--- Your instructions ---
Exact copy required. Repeat the records, but keep the pictures out.

--- Supplied data ---
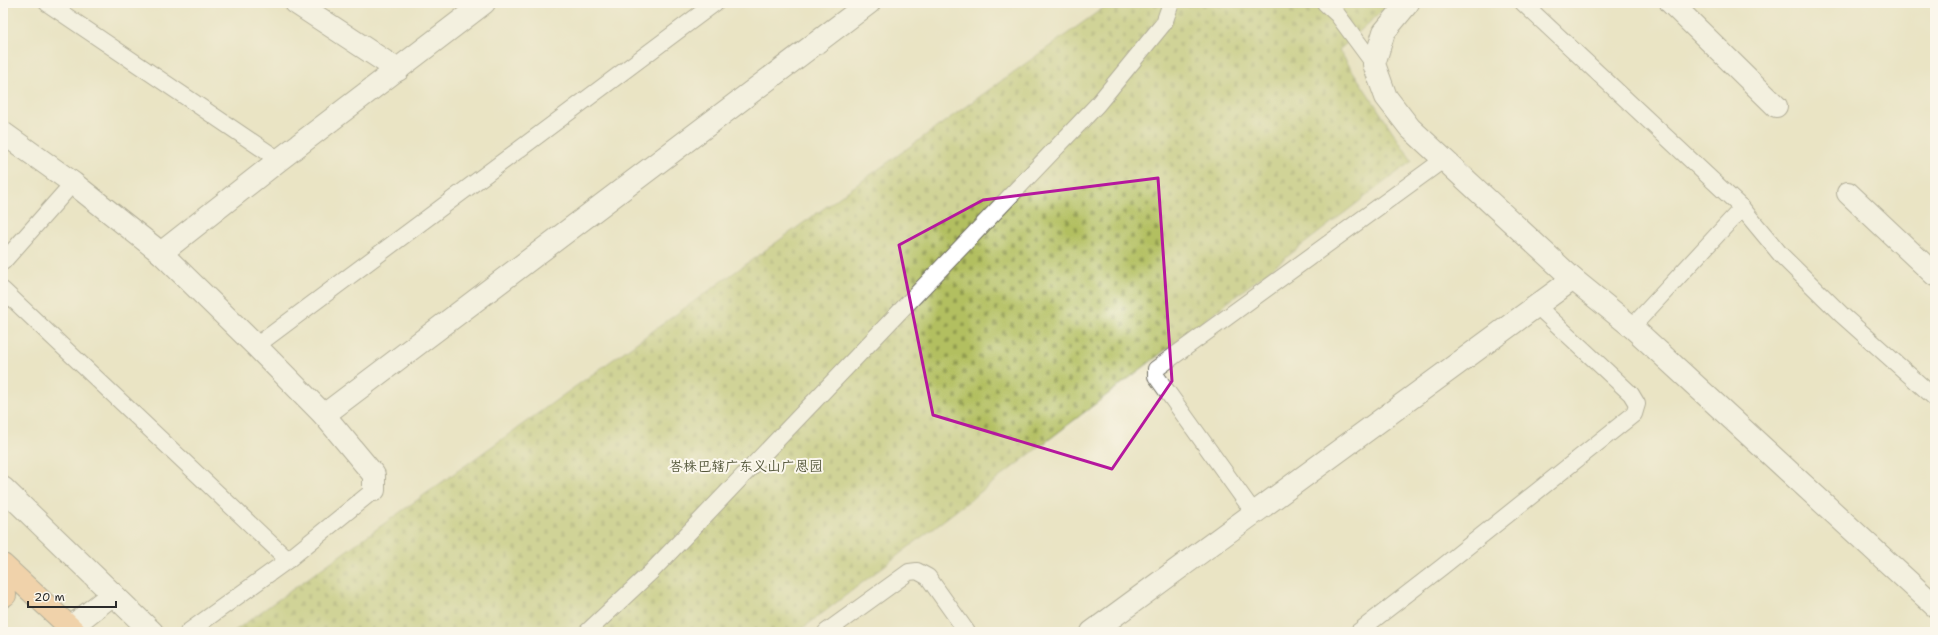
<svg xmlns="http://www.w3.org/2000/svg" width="1938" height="635" viewBox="0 0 1938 635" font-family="'Shantell Sans','LXGW WenKai TC',sans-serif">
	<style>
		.cemetery { fill: url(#cemetery-stones); stroke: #6e7546 }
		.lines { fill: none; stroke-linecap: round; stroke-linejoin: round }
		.service-casing { stroke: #6e6c61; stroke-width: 18 }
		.minor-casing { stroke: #6e6c61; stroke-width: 24 }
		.trunk-casing { stroke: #6e6c61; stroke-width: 24 }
		.service { stroke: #fff; stroke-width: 16 }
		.minor { stroke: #fff; stroke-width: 22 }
		.trunk { stroke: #f8bd89; stroke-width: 22 }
		.marked { fill: none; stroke: #b5179e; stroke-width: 3; stroke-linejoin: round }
		.labels { text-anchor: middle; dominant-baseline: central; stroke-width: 4; stroke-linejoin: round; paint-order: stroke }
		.park-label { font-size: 14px; fill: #54573b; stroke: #fbf7ec }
	</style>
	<defs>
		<pattern id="cemetery-stones" width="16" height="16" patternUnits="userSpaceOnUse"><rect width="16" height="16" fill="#b2bf61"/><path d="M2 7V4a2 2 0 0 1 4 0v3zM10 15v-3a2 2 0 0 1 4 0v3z" fill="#919b50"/></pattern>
	</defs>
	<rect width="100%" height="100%" fill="#fbf7ec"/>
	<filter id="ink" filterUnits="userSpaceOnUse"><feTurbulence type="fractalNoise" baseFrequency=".025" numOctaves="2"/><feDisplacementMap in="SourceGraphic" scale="8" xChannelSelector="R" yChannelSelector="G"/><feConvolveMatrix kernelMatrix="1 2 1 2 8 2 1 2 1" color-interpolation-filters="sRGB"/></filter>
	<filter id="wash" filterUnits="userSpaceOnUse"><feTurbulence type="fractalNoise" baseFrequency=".012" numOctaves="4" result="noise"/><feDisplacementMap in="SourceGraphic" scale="16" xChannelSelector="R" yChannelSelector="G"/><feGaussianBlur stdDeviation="0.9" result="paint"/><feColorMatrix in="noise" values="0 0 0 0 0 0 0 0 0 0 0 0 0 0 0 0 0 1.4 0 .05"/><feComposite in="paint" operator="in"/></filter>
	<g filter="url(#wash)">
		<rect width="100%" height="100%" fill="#eae4c4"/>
		<polygon class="cemetery" points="1110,3 1391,3 1339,50 1412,161 798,632 233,632"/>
	</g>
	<g filter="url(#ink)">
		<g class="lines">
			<g class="service-casing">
				<g id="service">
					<polyline points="47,3 279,160"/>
					<polyline points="1325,3 1337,14 1374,64"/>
					<polyline points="1523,3 1742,208 1632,327"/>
					<polyline points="1742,208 1781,255 1842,315 1935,398"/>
					<polyline points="3,262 73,183"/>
					<polyline points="3,290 288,560"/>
					<polyline points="256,346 715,3"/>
					<polyline points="1254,513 1156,376 1156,369 1443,160"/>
					<polyline points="188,632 288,560 374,490"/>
					<polyline points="587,632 651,572 1097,105 1164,23 1171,3"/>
					<polyline points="826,632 909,572 917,571 928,577 967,632"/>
					<polyline points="1358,632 1442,567 1634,414 1637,404 1631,394 1537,306"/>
				</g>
			</g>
			<g class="minor-casing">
				<g id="minor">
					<polyline points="296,3 398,70"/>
					<polyline points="1408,3 1384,32 1374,64 1386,97 1410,128 1573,279 1632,327 1935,606"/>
					<polyline points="1671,3 1776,106"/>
					<polyline points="3,133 73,183 161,253 256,346 324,415 374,475 374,490"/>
					<polyline points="1848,193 1935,275"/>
					<polyline points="161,253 279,160 484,3"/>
					<polyline points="324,415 869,3"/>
					<polyline points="3,488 152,632"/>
					<polyline points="71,627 113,594"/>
					<polyline points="1092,632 1573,279"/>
				</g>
			</g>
			<g class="trunk-casing">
				<g id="trunk">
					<polyline points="3,565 75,632"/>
					<polyline points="3,580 5,595 3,596"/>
				</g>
			</g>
			<use href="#service" class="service"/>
			<use href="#minor" class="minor"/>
			<use href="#trunk" class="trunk"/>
		</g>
	</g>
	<path d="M0 0H1938V635H0ZM1158 178 1172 381 1112 469 933 415 899 245 983 200Z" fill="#eae4c4" fill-opacity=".55" fill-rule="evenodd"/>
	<path class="marked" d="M1158 178 1172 381 1112 469 933 415 899 245 983 200Z"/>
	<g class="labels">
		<g class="park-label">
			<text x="746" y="466">峇株巴辖广东义山广恩园</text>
		</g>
	</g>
	<rect width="1938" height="635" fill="none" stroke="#fbf7ec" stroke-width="16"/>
	<path d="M28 601v6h88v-6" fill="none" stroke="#2b2b2b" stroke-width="2"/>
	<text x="34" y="601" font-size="12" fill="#2b2b2b" stroke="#fbf7ec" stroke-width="3" paint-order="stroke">20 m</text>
</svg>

--- Problem solution ---
<svg xmlns="http://www.w3.org/2000/svg" width="1938" height="635" viewBox="0 0 1938 635" font-family="'Shantell Sans','LXGW WenKai TC',sans-serif">
	<style>
		.cemetery { fill: url(#cemetery-stones); stroke: #6e7546 }
		.lines { fill: none; stroke-linecap: round; stroke-linejoin: round }
		.service-casing { stroke: #6e6c61; stroke-width: 18 }
		.minor-casing { stroke: #6e6c61; stroke-width: 24 }
		.trunk-casing { stroke: #6e6c61; stroke-width: 24 }
		.service { stroke: #fff; stroke-width: 16 }
		.minor { stroke: #fff; stroke-width: 22 }
		.trunk { stroke: #f8bd89; stroke-width: 22 }
		.marked { fill: none; stroke: #b5179e; stroke-width: 3; stroke-linejoin: round }
		.labels { text-anchor: middle; dominant-baseline: central; stroke-width: 4; stroke-linejoin: round; paint-order: stroke }
		.park-label { font-size: 14px; fill: #54573b; stroke: #fbf7ec }
	</style>
	<defs>
		<pattern id="cemetery-stones" width="16" height="16" patternUnits="userSpaceOnUse"><rect width="16" height="16" fill="#b2bf61"/><path d="M2 7V4a2 2 0 0 1 4 0v3zM10 15v-3a2 2 0 0 1 4 0v3z" fill="#919b50"/></pattern>
	</defs>
	<rect width="100%" height="100%" fill="#fbf7ec"/>
	<filter id="ink" filterUnits="userSpaceOnUse"><feTurbulence type="fractalNoise" baseFrequency=".025" numOctaves="2"/><feDisplacementMap in="SourceGraphic" scale="8" xChannelSelector="R" yChannelSelector="G"/><feConvolveMatrix kernelMatrix="1 2 1 2 8 2 1 2 1" color-interpolation-filters="sRGB"/></filter>
	<filter id="wash" filterUnits="userSpaceOnUse"><feTurbulence type="fractalNoise" baseFrequency=".012" numOctaves="4" result="noise"/><feDisplacementMap in="SourceGraphic" scale="16" xChannelSelector="R" yChannelSelector="G"/><feGaussianBlur stdDeviation="0.9" result="paint"/><feColorMatrix in="noise" values="0 0 0 0 0 0 0 0 0 0 0 0 0 0 0 0 0 1.4 0 .05"/><feComposite in="paint" operator="in"/></filter>
	<g filter="url(#wash)">
		<rect width="100%" height="100%" fill="#eae4c4"/>
		<polygon class="cemetery" points="1110,3 1391,3 1339,50 1412,161 798,632 233,632"/>
	</g>
	<g filter="url(#ink)">
		<g class="lines">
			<g class="service-casing">
				<g id="service">
					<polyline points="47,3 279,160"/>
					<polyline points="1325,3 1337,14 1374,64"/>
					<polyline points="1523,3 1742,208 1632,327"/>
					<polyline points="1742,208 1781,255 1842,315 1935,398"/>
					<polyline points="3,262 73,183"/>
					<polyline points="3,290 288,560"/>
					<polyline points="256,346 715,3"/>
					<polyline points="1254,513 1156,376 1156,369 1443,160"/>
					<polyline points="188,632 288,560 374,490"/>
					<polyline points="587,632 651,572 1097,105 1164,23 1171,3"/>
					<polyline points="826,632 909,572 917,571 928,577 967,632"/>
					<polyline points="1358,632 1442,567 1634,414 1637,404 1631,394 1537,306"/>
				</g>
			</g>
			<g class="minor-casing">
				<g id="minor">
					<polyline points="296,3 398,70"/>
					<polyline points="1408,3 1384,32 1374,64 1386,97 1410,128 1573,279 1632,327 1935,606"/>
					<polyline points="1671,3 1776,106"/>
					<polyline points="3,133 73,183 161,253 256,346 324,415 374,475 374,490"/>
					<polyline points="1848,193 1935,275"/>
					<polyline points="161,253 279,160 484,3"/>
					<polyline points="324,415 869,3"/>
					<polyline points="3,488 152,632"/>
					<polyline points="71,627 113,594"/>
					<polyline points="1092,632 1573,279"/>
				</g>
			</g>
			<g class="trunk-casing">
				<g id="trunk">
					<polyline points="3,565 75,632"/>
					<polyline points="3,580 5,595 3,596"/>
				</g>
			</g>
			<use href="#service" class="service"/>
			<use href="#minor" class="minor"/>
			<use href="#trunk" class="trunk"/>
		</g>
	</g>
	<path d="M0 0H1938V635H0ZM1158 178 1172 381 1112 469 933 415 899 245 983 200Z" fill="#eae4c4" fill-opacity=".55" fill-rule="evenodd"/>
	<path class="marked" d="M1158 178 1172 381 1112 469 933 415 899 245 983 200Z"/>
	<g class="labels">
		<g class="park-label">
			<text x="746" y="466">峇株巴辖广东义山广恩园</text>
		</g>
	</g>
	<rect width="1938" height="635" fill="none" stroke="#fbf7ec" stroke-width="16"/>
	<path d="M28 601v6h88v-6" fill="none" stroke="#2b2b2b" stroke-width="2"/>
	<text x="34" y="601" font-size="12" fill="#2b2b2b" stroke="#fbf7ec" stroke-width="3" paint-order="stroke">20 m</text>
</svg>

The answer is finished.